Diabetes is seen as a serious challenge to a long and healthy life, but effective blood sugar management strategies allow people living with diabetes to embrace long lives as well.
In the process of blood sugar regulation, dietary control plays an important role. Diabetes patients need to have a deep understanding of all foods and make informed dietary choices accordingly. As carbohydrates have a direct impact on blood sugar fluctuations, it is important to select sources of complex carbohydrates, such as oats, quinoa and beans, which are fibre-rich and slow to digest, which can effectively avoid rapid growth of blood sugar. At the same time, protein intake needs to be carefully planned, with quality choices ranging from thin meat, fish, eggs, dairy products and vegetable proteins such as soybeans, which maintain body function and stabilize blood sugar levels. For fat ingestion, priority should be given to unsaturated fatty acids, such as those in olive oil, fish oil and nuts, while minimizing saturated fatty acids and transfat acids.
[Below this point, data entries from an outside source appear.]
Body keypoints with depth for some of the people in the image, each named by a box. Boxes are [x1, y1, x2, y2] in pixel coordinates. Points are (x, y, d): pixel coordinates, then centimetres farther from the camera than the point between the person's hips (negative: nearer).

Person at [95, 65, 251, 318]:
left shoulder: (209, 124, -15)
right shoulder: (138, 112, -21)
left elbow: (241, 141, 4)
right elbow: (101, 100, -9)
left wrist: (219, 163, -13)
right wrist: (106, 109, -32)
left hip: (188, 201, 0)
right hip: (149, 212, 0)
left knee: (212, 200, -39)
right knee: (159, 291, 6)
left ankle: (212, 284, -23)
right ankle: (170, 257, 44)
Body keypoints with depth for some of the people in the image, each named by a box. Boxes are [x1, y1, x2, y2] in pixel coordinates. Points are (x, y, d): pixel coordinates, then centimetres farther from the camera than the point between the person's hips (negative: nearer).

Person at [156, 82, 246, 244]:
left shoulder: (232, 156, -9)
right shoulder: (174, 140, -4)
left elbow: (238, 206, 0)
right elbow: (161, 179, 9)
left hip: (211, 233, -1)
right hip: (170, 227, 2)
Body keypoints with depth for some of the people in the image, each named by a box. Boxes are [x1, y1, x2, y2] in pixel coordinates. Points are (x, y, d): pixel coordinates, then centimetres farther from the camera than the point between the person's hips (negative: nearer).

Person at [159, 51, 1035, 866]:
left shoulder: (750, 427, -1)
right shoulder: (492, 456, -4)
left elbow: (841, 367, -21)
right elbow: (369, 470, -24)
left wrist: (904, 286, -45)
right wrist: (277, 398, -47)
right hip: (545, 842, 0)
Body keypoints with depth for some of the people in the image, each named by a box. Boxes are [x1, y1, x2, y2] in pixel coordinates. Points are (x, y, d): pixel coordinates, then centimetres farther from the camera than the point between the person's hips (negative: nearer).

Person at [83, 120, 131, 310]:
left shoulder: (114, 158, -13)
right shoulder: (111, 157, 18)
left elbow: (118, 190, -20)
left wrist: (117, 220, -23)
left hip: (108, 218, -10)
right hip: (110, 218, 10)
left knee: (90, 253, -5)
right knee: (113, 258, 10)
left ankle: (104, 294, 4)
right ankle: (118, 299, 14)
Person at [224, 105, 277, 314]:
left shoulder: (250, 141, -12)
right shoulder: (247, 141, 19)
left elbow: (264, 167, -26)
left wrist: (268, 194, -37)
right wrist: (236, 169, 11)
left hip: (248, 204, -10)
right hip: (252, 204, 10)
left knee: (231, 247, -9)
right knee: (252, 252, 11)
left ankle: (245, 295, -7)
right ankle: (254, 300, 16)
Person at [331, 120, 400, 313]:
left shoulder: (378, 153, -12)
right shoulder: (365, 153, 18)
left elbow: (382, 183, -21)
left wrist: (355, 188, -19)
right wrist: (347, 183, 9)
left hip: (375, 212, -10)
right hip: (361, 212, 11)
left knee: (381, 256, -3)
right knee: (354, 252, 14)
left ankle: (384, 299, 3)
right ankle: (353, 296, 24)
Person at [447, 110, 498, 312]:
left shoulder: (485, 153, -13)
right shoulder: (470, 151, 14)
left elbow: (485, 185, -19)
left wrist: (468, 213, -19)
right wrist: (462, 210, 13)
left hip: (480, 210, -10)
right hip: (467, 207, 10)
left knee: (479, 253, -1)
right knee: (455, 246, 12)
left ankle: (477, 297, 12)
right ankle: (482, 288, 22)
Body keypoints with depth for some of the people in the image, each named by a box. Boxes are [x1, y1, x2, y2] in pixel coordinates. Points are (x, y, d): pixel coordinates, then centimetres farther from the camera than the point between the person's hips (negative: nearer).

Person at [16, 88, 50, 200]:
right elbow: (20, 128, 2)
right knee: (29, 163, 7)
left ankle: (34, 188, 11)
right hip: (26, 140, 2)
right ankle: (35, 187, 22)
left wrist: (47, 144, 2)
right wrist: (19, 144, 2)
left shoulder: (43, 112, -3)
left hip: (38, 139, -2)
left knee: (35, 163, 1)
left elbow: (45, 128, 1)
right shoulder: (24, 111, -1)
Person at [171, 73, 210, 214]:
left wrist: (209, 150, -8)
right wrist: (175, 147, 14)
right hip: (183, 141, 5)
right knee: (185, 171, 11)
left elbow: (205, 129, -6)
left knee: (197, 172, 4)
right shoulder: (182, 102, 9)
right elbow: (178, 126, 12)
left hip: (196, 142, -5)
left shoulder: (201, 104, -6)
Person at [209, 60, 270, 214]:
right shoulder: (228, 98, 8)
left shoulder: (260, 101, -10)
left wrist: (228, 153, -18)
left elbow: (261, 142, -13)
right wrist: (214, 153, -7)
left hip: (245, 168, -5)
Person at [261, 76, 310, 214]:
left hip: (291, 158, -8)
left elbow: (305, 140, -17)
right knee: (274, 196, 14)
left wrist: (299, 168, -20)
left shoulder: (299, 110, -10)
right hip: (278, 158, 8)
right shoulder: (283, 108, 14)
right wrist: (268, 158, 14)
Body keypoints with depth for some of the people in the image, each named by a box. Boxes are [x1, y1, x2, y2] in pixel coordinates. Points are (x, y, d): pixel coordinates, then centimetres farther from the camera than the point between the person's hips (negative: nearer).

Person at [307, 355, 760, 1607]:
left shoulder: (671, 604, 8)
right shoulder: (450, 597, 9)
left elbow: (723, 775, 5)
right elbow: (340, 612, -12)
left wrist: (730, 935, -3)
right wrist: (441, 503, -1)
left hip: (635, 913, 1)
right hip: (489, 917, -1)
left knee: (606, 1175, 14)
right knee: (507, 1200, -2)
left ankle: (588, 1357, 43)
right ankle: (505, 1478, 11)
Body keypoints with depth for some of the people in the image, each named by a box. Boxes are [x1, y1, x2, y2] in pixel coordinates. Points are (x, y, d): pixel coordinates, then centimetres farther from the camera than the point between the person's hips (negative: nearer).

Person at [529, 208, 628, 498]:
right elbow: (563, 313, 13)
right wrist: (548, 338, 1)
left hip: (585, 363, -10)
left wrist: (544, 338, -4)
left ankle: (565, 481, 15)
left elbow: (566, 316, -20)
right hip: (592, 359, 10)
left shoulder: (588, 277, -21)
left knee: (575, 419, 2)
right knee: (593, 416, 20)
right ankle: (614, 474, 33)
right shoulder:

In addition to dietary regulation, regular motion is a key part of blood sugar management. Sport can increase the sensitivity of muscle cells to insulin, enhance insulin performance and promote the use and consumption of blood sugar. Aerobics such as runaways, jogging, swimming and cycling are ideal options, and medium-intensity campaigns of at least 150 minutes per week are recommended to be conducted in multiple periods of about 30 minutes each. In the exercise, the process should be gradual and avoid excessive labour, and changes in blood sugar should be closely monitored, and sports and diets adjusted in due course to prevent adverse effects such as low blood sugar.
In addition, there is a need for people with diabetes to look at the psychological state. Diabetes, as a chronic and long-term disease, can lead patients to adverse feelings of anxiety, depression, etc., in the course of treatment, which can trigger stress, increase blood sugar and aggravate the condition. Diabetes patients should therefore actively respond to the disease, proactively learn about it, and enhance their self-management capacity, if necessary with the help of family members, friends or professional psychologists, and maintain a positive mindset and a firm belief in overcoming the disease.
In short, blood sugar management is a long-term and difficult task, and people with diabetes need to work together at a variety of levels, including diet, sports and psychology, to keep it within reasonable limits to effectively prevent or slow the occurrence of complications and to lay a solid foundation for a long and healthy life.